**Record excerpts**
Begin

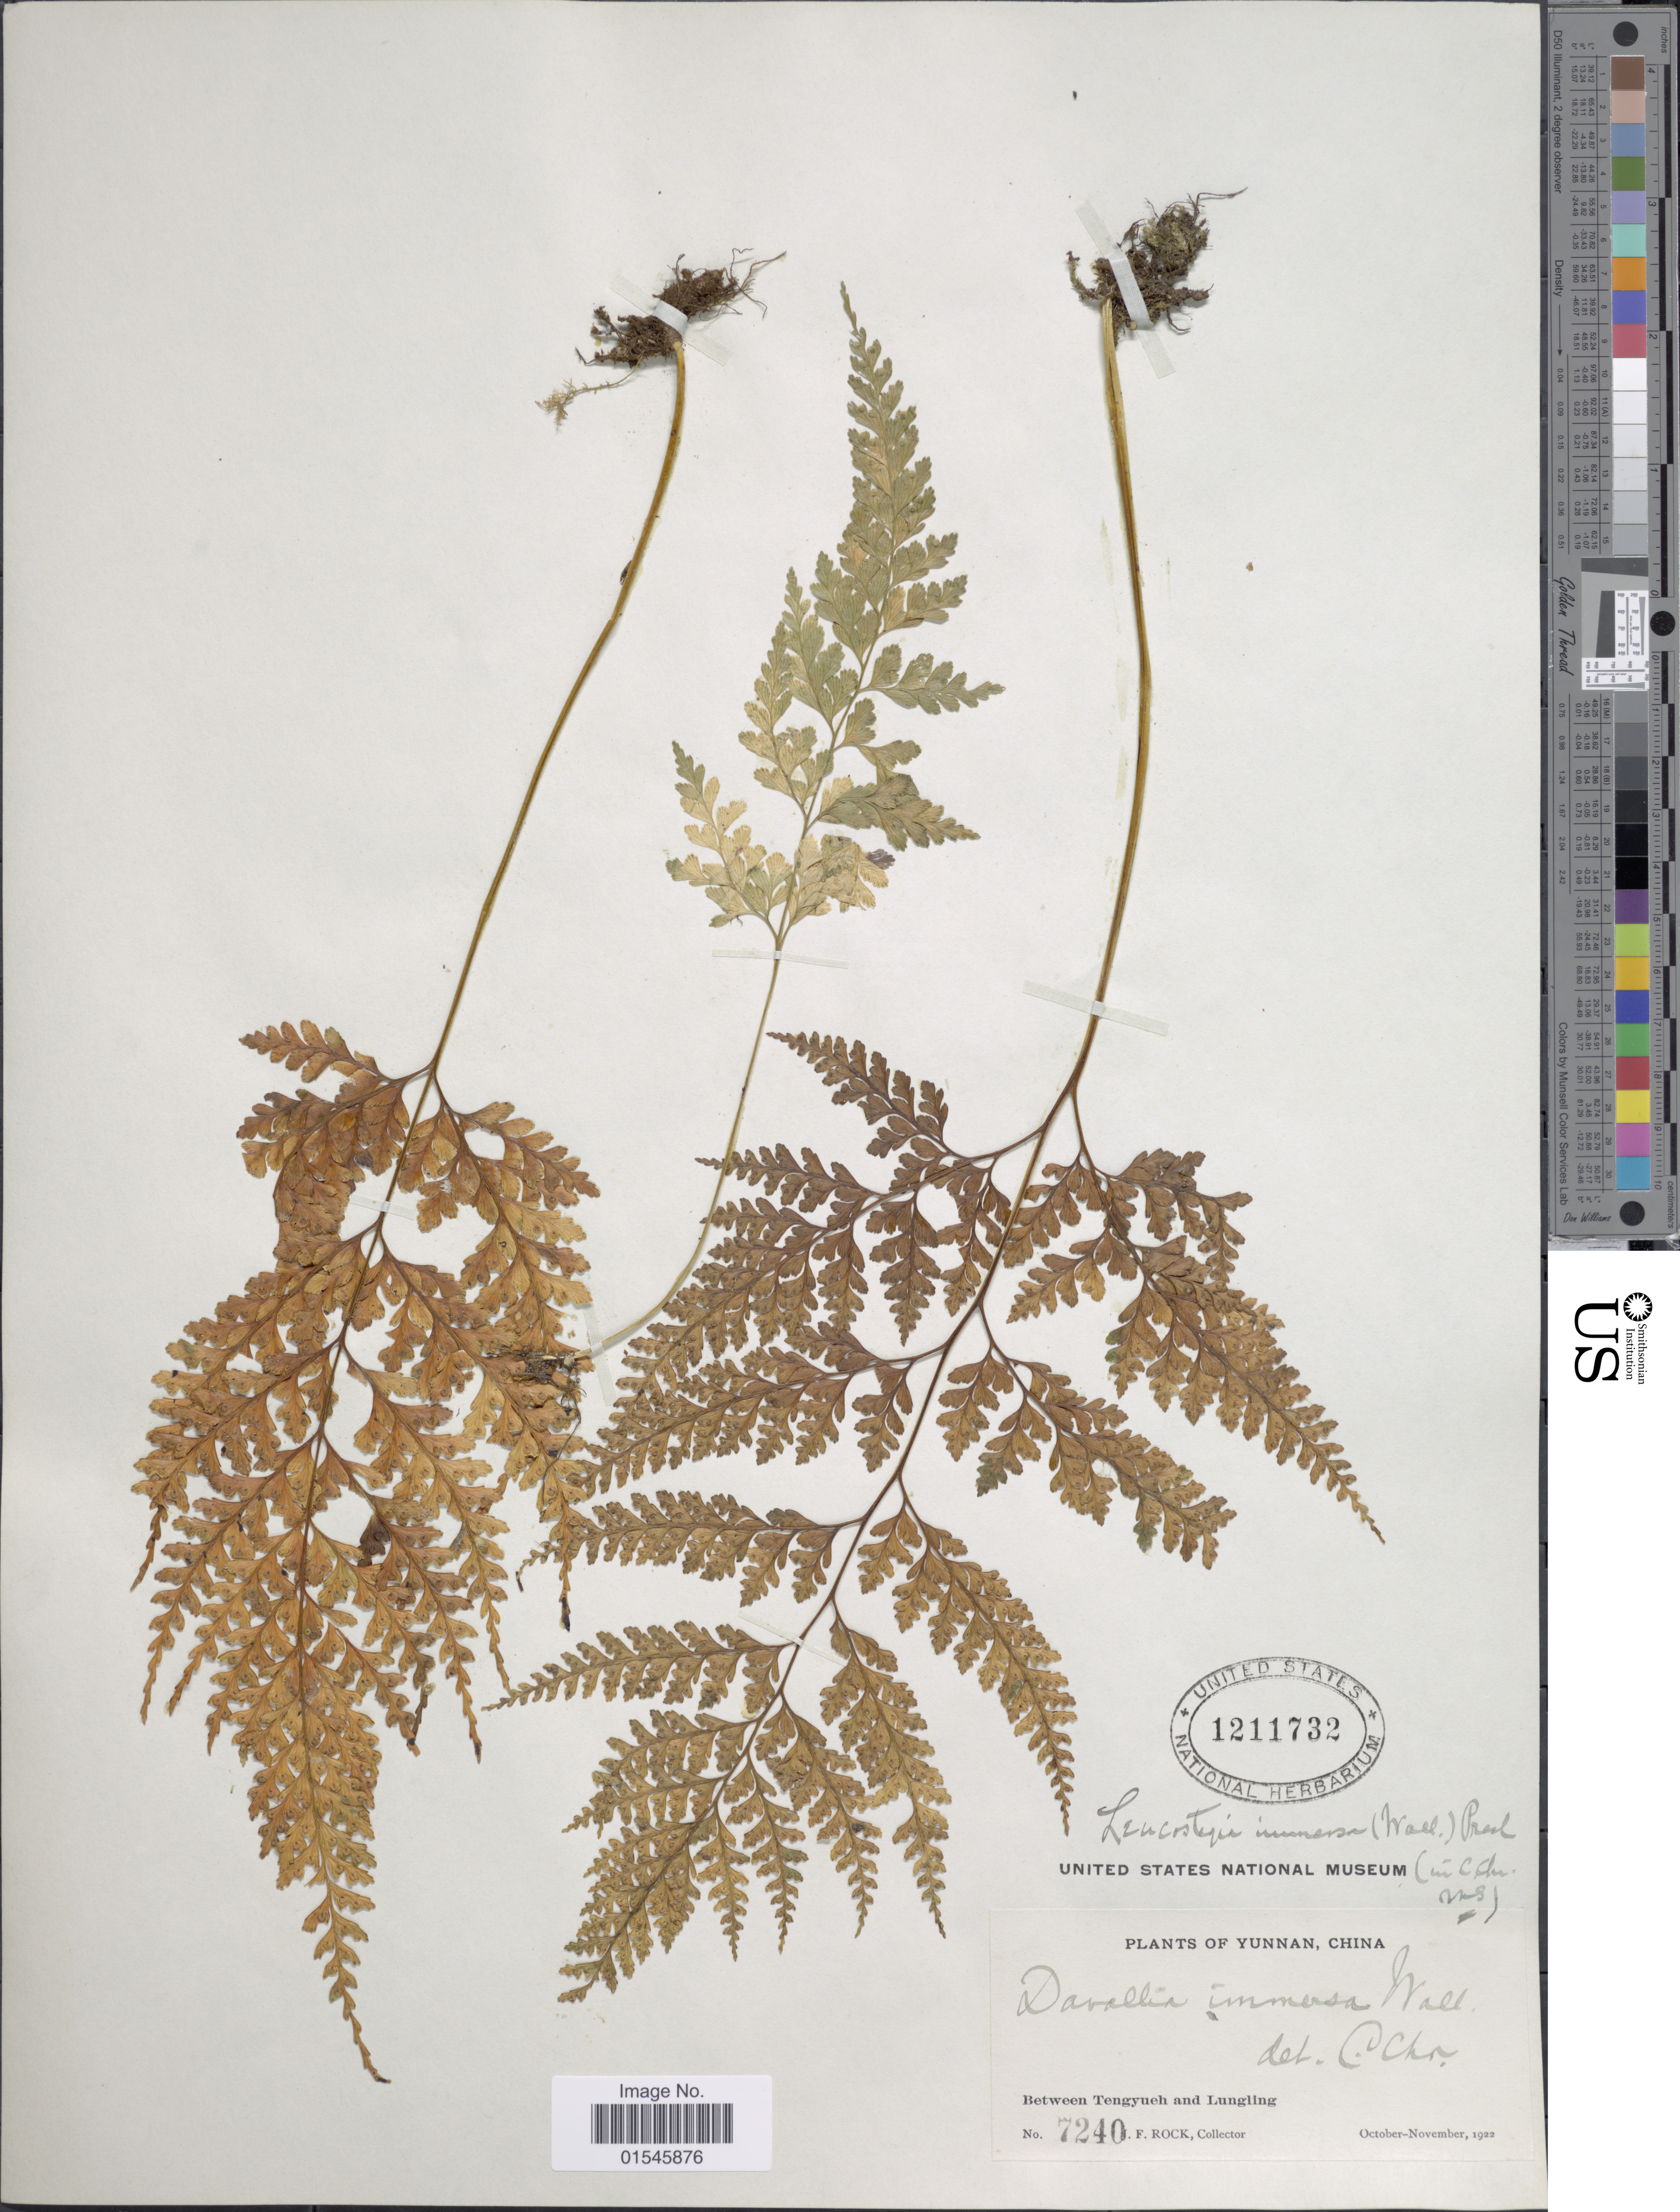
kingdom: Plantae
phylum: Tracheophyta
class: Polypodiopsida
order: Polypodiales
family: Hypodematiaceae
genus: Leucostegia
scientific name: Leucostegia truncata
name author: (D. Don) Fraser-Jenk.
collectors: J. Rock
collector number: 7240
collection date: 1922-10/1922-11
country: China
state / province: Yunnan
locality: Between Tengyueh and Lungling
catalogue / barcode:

End

**Exercise description**
Can you copy the listing above line for line, without changing anything and leaving out the picture?

**Reply to the exercise**
kingdom: Plantae
phylum: Tracheophyta
class: Polypodiopsida
order: Polypodiales
family: Hypodematiaceae
genus: Leucostegia
scientific name: Leucostegia truncata
name author: (D. Don) Fraser-Jenk.
collectors: J. Rock
collector number: 7240
collection date: 1922-10/1922-11
country: China
state / province: Yunnan
locality: Between Tengyueh and Lungling
catalogue / barcode:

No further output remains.